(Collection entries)
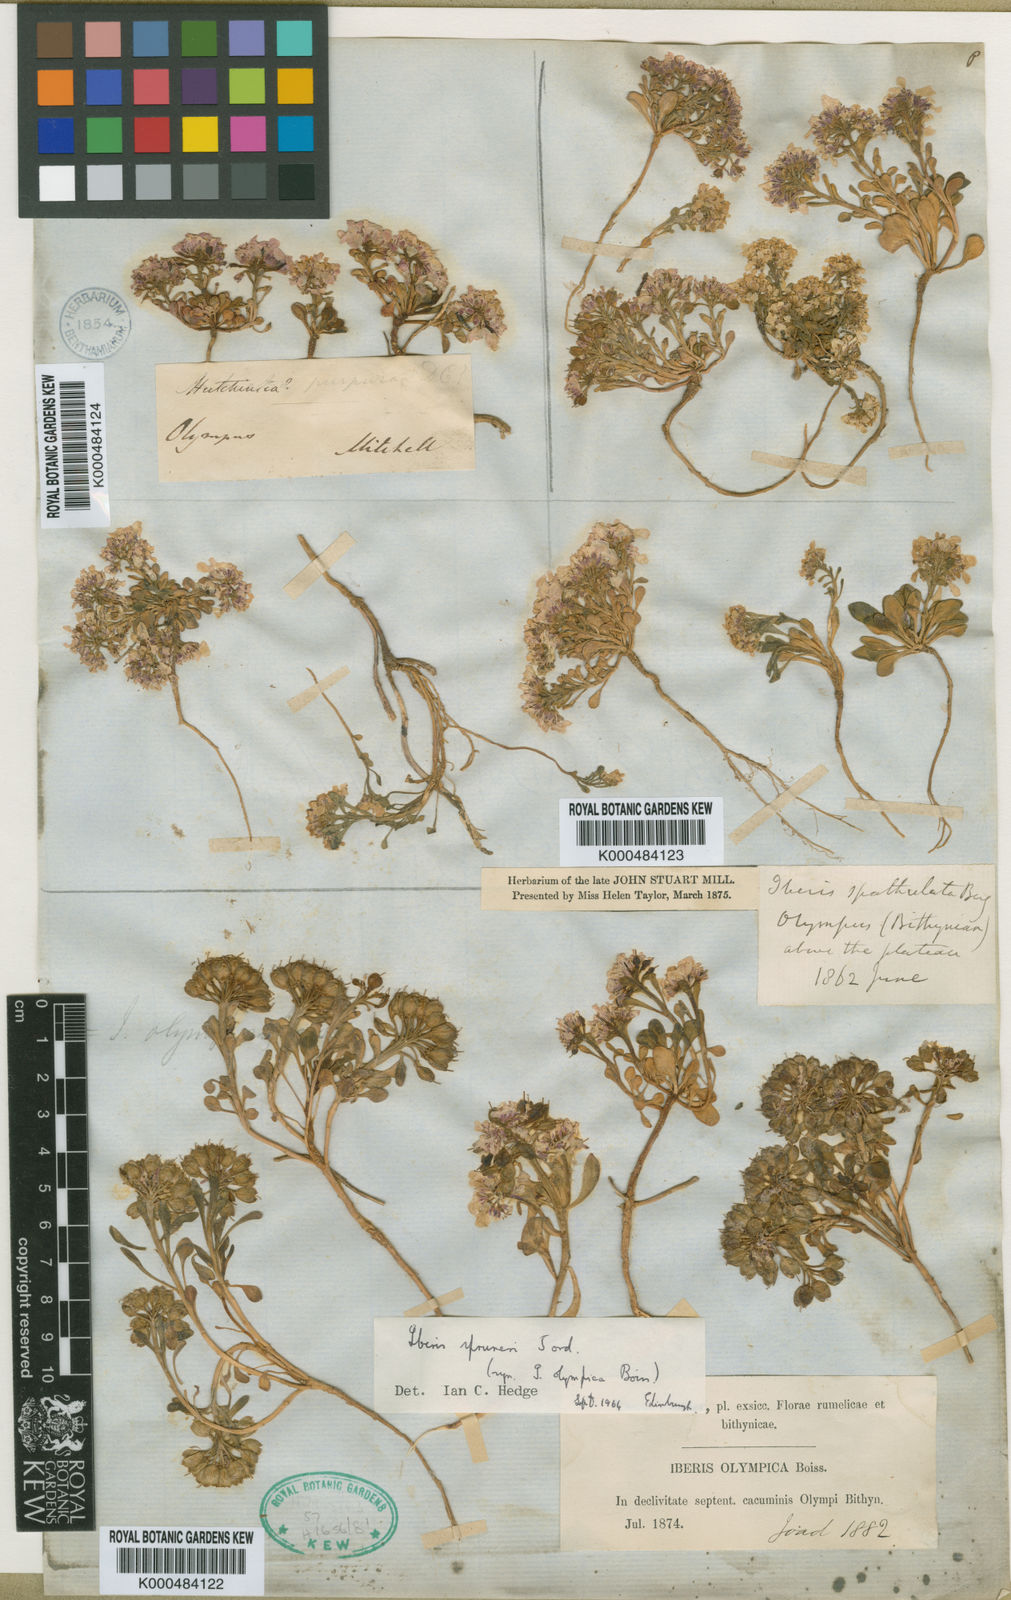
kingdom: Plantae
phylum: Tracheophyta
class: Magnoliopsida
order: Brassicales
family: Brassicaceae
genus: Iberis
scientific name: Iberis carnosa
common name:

### To do
Arrange the lines of all the records above as a numbered list, skipping any blank lines. Leave the pictures out of your answer.

### Task answer
1. kingdom: Plantae
2. phylum: Tracheophyta
3. class: Magnoliopsida
4. order: Brassicales
5. family: Brassicaceae
6. genus: Iberis
7. scientific name: Iberis carnosa
8. common name:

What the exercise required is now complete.